**Assignment**
Copy only this range: the line with "每个队列的数据流表总数可以通过下面的参数来设置：" through the final line of the material, inclusive at both ends.

**Recorded data**
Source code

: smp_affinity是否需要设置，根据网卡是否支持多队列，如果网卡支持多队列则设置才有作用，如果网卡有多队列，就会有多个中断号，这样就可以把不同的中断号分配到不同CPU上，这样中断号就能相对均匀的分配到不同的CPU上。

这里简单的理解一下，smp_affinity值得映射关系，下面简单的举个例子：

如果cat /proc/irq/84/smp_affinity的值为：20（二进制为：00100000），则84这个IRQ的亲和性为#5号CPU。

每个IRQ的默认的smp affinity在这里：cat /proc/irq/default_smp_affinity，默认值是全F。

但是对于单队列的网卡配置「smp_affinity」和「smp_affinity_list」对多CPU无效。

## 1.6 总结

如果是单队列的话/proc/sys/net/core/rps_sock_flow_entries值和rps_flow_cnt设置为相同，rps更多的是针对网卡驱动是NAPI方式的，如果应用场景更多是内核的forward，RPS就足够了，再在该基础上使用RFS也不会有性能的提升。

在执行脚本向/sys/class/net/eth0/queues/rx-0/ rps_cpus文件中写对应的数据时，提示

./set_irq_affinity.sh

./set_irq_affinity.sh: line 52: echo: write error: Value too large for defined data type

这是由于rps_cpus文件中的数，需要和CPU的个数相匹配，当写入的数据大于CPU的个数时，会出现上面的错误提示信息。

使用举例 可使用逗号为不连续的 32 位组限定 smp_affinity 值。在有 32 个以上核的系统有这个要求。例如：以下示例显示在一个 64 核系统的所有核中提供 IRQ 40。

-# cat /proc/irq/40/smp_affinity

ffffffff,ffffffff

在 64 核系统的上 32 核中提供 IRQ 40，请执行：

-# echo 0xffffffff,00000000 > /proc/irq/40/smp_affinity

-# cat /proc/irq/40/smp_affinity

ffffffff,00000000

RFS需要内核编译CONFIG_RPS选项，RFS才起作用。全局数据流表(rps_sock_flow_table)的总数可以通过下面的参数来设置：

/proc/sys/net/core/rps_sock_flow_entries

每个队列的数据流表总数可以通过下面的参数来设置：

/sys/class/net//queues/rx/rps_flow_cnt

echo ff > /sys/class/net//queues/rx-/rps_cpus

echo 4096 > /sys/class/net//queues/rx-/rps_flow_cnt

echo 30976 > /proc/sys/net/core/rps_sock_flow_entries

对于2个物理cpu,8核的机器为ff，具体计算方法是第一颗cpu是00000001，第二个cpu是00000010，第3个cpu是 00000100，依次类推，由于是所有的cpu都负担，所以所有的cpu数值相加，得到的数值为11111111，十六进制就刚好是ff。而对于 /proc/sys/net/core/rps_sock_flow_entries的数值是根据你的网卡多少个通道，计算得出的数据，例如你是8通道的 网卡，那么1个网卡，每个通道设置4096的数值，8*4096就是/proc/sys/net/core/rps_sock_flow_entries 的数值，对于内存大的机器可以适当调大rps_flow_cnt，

**Exercise output**
每个队列的数据流表总数可以通过下面的参数来设置：

/sys/class/net//queues/rx/rps_flow_cnt

echo ff > /sys/class/net//queues/rx-/rps_cpus

echo 4096 > /sys/class/net//queues/rx-/rps_flow_cnt

echo 30976 > /proc/sys/net/core/rps_sock_flow_entries

对于2个物理cpu,8核的机器为ff，具体计算方法是第一颗cpu是00000001，第二个cpu是00000010，第3个cpu是 00000100，依次类推，由于是所有的cpu都负担，所以所有的cpu数值相加，得到的数值为11111111，十六进制就刚好是ff。而对于 /proc/sys/net/core/rps_sock_flow_entries的数值是根据你的网卡多少个通道，计算得出的数据，例如你是8通道的 网卡，那么1个网卡，每个通道设置4096的数值，8*4096就是/proc/sys/net/core/rps_sock_flow_entries 的数值，对于内存大的机器可以适当调大rps_flow_cnt，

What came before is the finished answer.